I’m not the only one. Neil Steinberg does, too. So do a lot of other people—presumably including the Rev. Jesse Jackson, who wrote of thinking to himself “God, I am in Chicago” after first arriving in the city for a visit at the age of 15.
Steinberg recounts that moment of Jackson’s among many other stories in his 2012 book You Were Never in Chicago, which I read recently and reviewed over at Escape into Life. It’s one of many memorable tales Steinberg brings to life in the book, which took me down memory lane—both as a journalist and as an adoptive Chicagoan—while also teaching me more about the history of the city I love.
Reading the book made me think of my mom, from whom I first learned to love the city. She grew up in Chicago, the daughter of immigrants, and never really embraced rural Illinois, where she moved to raise her family after marrying my dad. Mom’s heart was always in Chicago, and perhaps it was inevitable that I would make my way to the city after college.
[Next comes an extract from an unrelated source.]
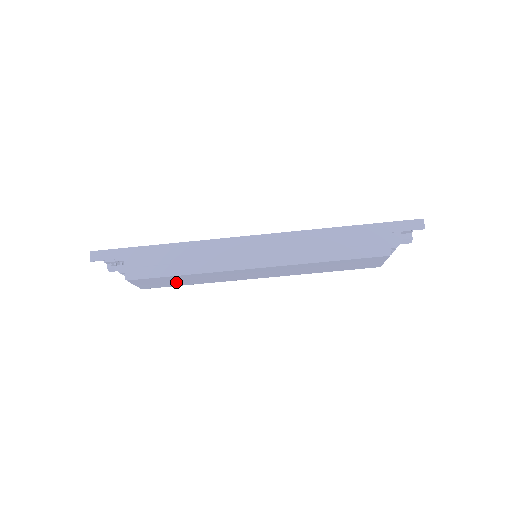
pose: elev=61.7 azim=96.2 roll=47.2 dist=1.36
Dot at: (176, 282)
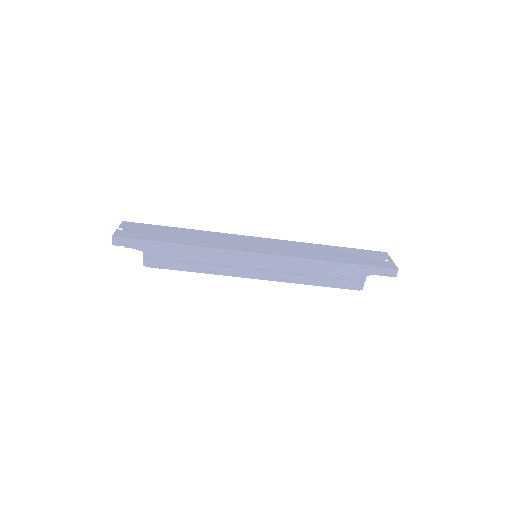
Dot at: occluded
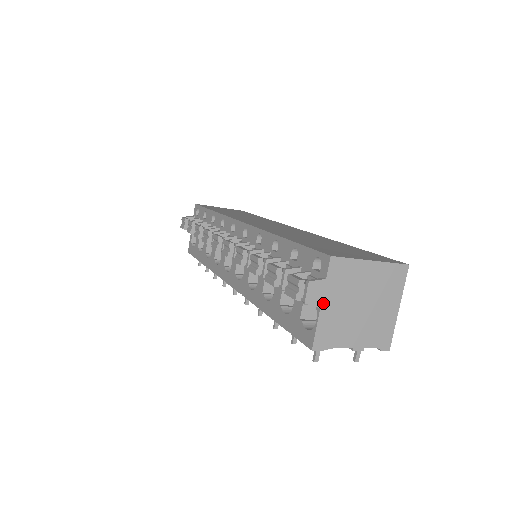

We visited regularly when I was growing up, driving 100 miles to visit the Merchandise Mart, where my mom would scout new products for the lawn and garden furnishings business she ran from our home, or to catch the after-Christmas ornament sales at Marshall Field’s flagship store on State Street.
I still have some of the ornaments we bought together. They remind me of Mom and childhood, and those shopping excursions, and I wrap and unwrap them ever so carefully each year, knowing that to drop and break one would mean losing a precious thread that connects me to those memories.
Steinberg’s book also reminded me of another one I’ve not yet read, but want to: The Defender, Ethan Michaeli’s history of the black newspaper that is a Chicago institution. I’ve yet to buy that one, but while I was thinking about it recently I came across Langston Hughes and the Chicago Defender, a compilation of essays that Hughes wrote over a 20-year period as a Defender columnist. Edited by Christopher C. De Santis, it’s a wonderful introduction to Hughes’ thoughts and writing on race and politics. I was struck—and a bit saddened—by how many of his observations still ring true. For example:The Negro neighborhoods are, too often, the neighborhoods of the poor. That is why hunger, prostitution, and crime are so frequently blamed on color rather than on poverty. That is why, too, neither of the major political parties, no matter what their promises of civil rights, can really solve our problems. Our basic problems are not color, but poverty. If all of us were to turn white overnight, 90% of us would be poor whites.”
That’s from a 1948 essay titled “U.S. Likes Nazis and Franco Better than its own Negroes.” It’s just one of many passages that resonated for me.
Perhaps what I liked best about the book, though, were Hughes’ essays on art and culture. From Josephine Baker and Duke Ellington, to the everyday music of Harlem’s streets and living rooms, his writing sings the rhythm and power and beauty of the arts.
Then, through the smoke and racket of the noisy Chicago bar float Louisiana bayous, muddy old swamps, Mississippi dust and sun, cotton fields, lonesome roads, train whistles in the night, mosquitoes at dawn, and the Rural Free Delivery that never brings the right letter. All these things cry through the strings on Memphis Minnie’s electric guitar, amplified to machine proportions—a musical version of electric welders plus a rolling mill.
That passage is from “Music at Year’s End,” 1943. Read the book. You won’t be sorry.